LATEST UPDATE: On May 30th, 2023 Elizabeth Holmes began her 11-year, 3 month prion sentence at a federal prison in Texas.
In the history of corporate scandals few have captured as many headlines as the story of Theranos and Elizabeth Holmes. Holmes was just 19 when she dropped out of Stanford in 2003 and used the rest of her college funds to launch a blood testing startup called Theranos. Theranos claimed that the proprietary mini lab called Edison could run diagnostics using just a pinprick of blood at a much lower cost than anything else on the market while also detecting medical conditions like cancer and high cholesterol.
While raising funds in 2009, Holmes received a massive loan from her alleged co-conspirator, former software executive Ramesh Balwani. The two would go on to have a clandestine relationship while they were running the company. Theranos remained privately held while raising millions of dollars and attracted many high profile investors. By 2014, Holmes’s company had raised more than $400 million and had an estimated valuation of nearly $10 billion.
As the youngest female self-made billionaire in America at the time, Holmes became a celebrity appearing on magazine covers and was lauded as a Silicon Valley superstar.
The company’s success seemed too good to be true and as it turned out, it was. Several former employees came forward with claims that the tests were being done on third party machines and many patients were receiving inaccurate test results. In 2015, the FDA launched an investigation of Theranos and found quote, “Major inaccuracies in its testing.” This was followed by a criminal investigation and then a second failed US regulatory inspection in 2017, which led to more layoffs and a threat by Holmes to seek bankruptcy protection if investors considered legal action.

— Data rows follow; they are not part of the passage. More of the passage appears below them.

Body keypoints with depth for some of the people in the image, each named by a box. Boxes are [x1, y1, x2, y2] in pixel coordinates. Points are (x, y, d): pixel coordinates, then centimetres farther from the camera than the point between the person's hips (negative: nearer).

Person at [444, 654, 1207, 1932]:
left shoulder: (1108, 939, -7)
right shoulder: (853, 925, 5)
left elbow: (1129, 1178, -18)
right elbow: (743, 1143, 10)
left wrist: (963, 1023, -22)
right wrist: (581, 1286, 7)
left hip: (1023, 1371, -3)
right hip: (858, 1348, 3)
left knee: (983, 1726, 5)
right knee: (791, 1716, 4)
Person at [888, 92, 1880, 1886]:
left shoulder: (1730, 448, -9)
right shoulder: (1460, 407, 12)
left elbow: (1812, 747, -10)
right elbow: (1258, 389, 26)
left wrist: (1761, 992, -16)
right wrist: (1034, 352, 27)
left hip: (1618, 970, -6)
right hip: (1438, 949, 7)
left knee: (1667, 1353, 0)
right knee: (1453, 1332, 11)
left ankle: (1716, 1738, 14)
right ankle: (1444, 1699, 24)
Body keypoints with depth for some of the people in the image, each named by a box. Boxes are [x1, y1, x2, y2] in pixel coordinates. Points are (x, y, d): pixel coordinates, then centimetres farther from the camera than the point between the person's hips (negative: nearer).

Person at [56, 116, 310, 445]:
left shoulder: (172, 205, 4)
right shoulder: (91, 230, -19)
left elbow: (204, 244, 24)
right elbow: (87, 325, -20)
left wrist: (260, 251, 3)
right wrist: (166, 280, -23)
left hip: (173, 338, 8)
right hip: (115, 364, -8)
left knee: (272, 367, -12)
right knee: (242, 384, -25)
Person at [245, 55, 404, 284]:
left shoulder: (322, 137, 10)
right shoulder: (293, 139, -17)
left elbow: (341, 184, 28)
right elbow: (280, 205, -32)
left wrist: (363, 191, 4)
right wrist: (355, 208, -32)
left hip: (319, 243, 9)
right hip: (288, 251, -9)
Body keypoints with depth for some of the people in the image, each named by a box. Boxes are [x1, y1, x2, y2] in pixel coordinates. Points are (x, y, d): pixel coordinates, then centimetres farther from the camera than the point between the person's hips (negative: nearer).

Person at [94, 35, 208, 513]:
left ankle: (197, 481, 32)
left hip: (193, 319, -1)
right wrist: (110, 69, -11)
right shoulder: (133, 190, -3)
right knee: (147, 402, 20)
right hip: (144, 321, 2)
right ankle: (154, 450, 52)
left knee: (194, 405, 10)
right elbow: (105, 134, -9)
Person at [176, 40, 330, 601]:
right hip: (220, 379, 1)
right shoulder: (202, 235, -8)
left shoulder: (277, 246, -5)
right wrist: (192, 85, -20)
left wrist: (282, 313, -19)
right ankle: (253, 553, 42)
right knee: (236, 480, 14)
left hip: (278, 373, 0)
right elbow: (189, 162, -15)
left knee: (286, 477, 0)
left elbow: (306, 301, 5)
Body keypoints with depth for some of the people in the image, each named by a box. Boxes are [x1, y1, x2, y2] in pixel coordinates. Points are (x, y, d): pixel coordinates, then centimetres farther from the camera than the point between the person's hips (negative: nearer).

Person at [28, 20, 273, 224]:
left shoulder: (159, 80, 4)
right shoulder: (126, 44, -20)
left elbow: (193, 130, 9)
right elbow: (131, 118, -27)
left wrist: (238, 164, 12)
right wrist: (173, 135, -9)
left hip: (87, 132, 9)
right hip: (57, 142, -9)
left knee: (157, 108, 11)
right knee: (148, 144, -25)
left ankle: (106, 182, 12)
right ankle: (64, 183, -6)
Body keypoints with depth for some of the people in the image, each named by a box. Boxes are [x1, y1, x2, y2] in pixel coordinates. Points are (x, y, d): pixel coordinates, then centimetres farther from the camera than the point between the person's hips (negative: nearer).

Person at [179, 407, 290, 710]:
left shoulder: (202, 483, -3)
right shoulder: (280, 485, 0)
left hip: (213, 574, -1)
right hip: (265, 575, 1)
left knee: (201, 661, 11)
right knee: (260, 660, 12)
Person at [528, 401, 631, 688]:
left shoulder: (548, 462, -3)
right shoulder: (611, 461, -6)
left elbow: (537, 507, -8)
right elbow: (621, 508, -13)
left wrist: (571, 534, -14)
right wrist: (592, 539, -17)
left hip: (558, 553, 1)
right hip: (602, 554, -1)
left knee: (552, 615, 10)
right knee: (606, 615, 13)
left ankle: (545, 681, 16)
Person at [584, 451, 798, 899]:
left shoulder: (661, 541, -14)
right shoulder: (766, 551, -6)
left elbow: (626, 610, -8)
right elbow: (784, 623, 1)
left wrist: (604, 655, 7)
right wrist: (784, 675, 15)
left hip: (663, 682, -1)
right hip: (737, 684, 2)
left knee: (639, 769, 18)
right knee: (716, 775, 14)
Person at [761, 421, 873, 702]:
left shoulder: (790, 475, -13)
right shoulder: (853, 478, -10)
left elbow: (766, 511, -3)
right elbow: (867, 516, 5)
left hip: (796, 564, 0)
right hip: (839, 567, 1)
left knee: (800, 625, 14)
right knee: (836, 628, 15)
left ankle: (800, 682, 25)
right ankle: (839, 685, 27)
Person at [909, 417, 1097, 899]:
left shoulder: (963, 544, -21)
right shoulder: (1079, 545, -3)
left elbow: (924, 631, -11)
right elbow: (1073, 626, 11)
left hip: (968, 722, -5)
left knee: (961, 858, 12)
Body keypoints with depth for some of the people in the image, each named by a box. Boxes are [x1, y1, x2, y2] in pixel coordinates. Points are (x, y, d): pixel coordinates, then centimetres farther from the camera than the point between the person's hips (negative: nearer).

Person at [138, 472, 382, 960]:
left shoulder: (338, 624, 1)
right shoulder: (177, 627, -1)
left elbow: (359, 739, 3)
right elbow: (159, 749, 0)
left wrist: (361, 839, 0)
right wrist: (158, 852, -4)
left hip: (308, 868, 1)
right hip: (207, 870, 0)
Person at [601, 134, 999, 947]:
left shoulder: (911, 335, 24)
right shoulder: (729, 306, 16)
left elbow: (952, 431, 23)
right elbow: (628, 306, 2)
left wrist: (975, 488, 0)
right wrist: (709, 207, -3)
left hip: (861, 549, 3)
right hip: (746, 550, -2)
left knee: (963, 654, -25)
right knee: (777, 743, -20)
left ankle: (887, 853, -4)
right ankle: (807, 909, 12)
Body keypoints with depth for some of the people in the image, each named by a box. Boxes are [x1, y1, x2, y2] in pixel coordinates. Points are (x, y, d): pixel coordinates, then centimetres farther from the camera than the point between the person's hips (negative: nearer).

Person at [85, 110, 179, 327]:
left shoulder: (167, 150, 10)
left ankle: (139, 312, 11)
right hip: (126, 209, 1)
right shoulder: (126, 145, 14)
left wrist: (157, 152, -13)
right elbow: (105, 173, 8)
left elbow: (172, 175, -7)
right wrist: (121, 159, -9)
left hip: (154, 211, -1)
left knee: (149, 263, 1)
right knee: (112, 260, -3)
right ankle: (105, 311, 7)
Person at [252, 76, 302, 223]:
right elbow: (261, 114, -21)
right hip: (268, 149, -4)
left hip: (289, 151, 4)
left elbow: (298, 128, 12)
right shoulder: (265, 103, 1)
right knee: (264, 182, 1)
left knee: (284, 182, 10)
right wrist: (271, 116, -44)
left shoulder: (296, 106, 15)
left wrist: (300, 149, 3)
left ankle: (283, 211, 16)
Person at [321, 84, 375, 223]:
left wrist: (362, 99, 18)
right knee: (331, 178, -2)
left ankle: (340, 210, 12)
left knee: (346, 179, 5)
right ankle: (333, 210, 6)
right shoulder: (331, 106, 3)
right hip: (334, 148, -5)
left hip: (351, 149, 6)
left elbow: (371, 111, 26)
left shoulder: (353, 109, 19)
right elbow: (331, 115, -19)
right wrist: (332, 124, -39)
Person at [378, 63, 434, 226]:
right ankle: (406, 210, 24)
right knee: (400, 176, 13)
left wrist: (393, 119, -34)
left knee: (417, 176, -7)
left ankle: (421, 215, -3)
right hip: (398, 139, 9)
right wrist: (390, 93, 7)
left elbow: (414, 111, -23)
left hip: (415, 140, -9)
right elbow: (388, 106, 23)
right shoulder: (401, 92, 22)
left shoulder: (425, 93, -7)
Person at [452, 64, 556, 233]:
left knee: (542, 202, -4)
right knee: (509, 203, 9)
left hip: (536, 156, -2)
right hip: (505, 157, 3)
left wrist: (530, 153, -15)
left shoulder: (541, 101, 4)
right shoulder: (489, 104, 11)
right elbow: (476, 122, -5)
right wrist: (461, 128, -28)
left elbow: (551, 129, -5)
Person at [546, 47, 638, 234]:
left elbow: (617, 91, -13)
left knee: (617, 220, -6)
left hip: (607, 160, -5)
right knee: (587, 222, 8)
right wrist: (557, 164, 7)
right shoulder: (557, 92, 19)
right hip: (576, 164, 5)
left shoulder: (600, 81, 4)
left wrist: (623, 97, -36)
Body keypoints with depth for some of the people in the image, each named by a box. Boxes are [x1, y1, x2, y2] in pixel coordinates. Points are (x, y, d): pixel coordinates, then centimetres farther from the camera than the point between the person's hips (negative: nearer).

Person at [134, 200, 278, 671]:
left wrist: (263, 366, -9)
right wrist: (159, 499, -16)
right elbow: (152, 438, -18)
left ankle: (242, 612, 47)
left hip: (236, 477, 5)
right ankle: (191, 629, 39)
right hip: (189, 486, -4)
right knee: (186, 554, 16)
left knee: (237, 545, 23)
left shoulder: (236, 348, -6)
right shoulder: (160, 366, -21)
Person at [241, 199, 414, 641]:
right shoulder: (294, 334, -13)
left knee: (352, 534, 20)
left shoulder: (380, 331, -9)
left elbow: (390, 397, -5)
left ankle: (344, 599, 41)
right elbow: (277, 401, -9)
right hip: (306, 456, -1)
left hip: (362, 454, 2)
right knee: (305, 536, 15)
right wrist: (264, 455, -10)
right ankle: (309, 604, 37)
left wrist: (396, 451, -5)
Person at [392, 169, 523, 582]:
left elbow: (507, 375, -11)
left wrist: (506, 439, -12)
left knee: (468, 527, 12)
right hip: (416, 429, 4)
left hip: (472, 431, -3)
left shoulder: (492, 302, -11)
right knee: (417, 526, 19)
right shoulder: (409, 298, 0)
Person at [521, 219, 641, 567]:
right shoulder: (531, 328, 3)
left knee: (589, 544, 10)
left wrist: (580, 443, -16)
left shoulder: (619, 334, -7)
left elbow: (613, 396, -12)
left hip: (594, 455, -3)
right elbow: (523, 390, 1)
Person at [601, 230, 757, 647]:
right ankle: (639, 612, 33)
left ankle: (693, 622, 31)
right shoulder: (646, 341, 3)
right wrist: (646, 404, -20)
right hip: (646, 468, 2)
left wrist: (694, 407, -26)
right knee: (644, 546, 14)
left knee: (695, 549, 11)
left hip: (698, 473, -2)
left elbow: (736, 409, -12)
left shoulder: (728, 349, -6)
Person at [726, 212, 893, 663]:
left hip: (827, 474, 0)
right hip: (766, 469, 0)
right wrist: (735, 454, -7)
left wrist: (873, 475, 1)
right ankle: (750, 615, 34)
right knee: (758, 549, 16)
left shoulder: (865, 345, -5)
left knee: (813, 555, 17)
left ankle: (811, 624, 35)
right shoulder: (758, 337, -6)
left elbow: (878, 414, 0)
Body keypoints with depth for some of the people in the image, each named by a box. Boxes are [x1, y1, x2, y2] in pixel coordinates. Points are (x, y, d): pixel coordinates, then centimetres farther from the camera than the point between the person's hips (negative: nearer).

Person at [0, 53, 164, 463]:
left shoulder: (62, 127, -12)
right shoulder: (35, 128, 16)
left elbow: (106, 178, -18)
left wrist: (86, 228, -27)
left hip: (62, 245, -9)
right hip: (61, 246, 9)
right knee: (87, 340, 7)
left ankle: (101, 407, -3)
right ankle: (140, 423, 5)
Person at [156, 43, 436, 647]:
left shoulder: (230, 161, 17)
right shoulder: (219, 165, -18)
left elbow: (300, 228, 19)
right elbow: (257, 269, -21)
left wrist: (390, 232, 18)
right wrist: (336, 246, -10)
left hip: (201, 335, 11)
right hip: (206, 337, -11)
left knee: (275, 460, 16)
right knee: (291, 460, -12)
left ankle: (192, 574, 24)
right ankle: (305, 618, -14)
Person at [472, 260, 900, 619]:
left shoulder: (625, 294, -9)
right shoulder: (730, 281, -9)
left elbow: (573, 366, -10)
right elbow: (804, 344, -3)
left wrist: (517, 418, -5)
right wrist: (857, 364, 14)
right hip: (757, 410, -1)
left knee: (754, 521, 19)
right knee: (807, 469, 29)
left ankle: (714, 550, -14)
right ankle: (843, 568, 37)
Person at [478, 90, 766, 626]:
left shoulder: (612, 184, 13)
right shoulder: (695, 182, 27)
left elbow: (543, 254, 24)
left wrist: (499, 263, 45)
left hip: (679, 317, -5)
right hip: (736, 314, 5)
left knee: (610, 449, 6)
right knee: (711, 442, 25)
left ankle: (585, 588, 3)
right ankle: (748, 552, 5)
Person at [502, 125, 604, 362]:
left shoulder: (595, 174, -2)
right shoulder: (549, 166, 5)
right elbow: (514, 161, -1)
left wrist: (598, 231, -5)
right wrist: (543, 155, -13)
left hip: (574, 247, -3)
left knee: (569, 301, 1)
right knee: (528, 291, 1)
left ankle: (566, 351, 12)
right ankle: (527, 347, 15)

Things really started to fall apart in March 2018 when Theranos, Holmes, and a former executive were charged with quote, “Massive fraud,” by the US Securities and Exchange Commission. Holmes agreed to give up financial and voting control of Theranos, pay a $500,000 fine, and return her shares in the company. She was also barred from being a director or officer of a publicly traded company for 10 years.
The final liquidation of the company in September 2018, made any equity investments worthless with investor losses estimated at $700 million. Holmes’s trial is scheduled to begin in March 2021 with federal prosecutors alleging she and former president Ramesh Balwani bilked investors out of hundreds of millions of dollars while deceiving doctors and patients about their testing methodologies and results.
Theranos is one of the great cautionary tales of Silicon Valley. Holmes convinced those around her. They were going to change the world and who wouldn’t want to be a part of that? The appeal to a higher calling is often used by fraudsters to get people to overlook red flags and with Theranos, the appeal was pronounced. In the end, Holmes will always be infamous for her failed Silicon Valley startup.